Germany’s Bundesbank used a substantial part of last year’s profit to boost its risk buffer because of growing worries about the price euro zone central banks will have to pay for saving the bloc’s banking system.
The European Central Bank helped to avert a credit crunch by flooding the euro zone’s banking system with over Euro 1 trillion ($1.3 trillion) in cheap three-year loans, and also loosened the rules on what collateral it would accept from banks in exchange for the funding.
The Bundesbank has warned of the increasing risks the euro zone’s central banks have taken on as a result of such steps and this is also reflected in its balance sheet. The Bundesbank’s 2011 profit fell to Euro 643 million from Euro 2.2 billion in 2010 as it raised its provisions for risks related to credit, exchange rate, gold and other prices by Euro 4.1 billion compared with an increase of Euro 1.6 billion in the previous year.
“The main reason for the decline in profit is the increase in risk provisions,” said Bundesbank president Jens Weidmann, who is also a member of the European Central Bank’s governing council.
“The counterparty credit risks arising from the government bond purchase programme and refinancing business have increased perceptibly as a result of the larger volume and the higher degree of risk,” Weidmann added.

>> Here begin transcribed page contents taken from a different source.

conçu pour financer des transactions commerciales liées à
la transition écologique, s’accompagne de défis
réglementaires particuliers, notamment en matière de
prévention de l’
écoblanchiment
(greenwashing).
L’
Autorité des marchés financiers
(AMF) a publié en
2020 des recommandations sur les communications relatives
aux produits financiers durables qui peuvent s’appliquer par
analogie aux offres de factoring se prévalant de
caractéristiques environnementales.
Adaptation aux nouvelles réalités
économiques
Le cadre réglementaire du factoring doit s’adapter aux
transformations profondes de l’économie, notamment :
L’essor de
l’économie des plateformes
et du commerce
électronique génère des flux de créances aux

Such risks are also reflected in the euro zone’s cross-border payment system, TARGET2, in which the Bundesbank has accumulated claims of around Euro 500 billion — the highest position of any euro zone central bank payment system.Weidmann, who also sits on the ECB’s governing council, had raised his concern about the ECB’s extensive liquidity provision already in February and tension between the Bundesbank and the ECB came to a head two weeks ago when a confidential letter from Weidmann to ECB president Mario Draghi was leaked to German newspaper Frankfurter Allgemeine Zeitung.
In an editorial published on Tuesday in the Zeitung and Dutch daily Het Financieele Dagblad, Weidmann repeated his concern about the TARGET2 imbalances, but said this did not pose a risk to its balance sheet.
“For me, the Bundesbank’s TARGET2 claims do not pose a standalone risk, because I think a breakup of the currency union is simply absurd,” Weidmann wrote.
He added he did not expect a euro zone member with TARGET2 liabilities to leave the currency union, and even in such an unthinkable event, the losses would be shared by all central banks in the euro system according to the individual share of paid-in capital - known as the capital key.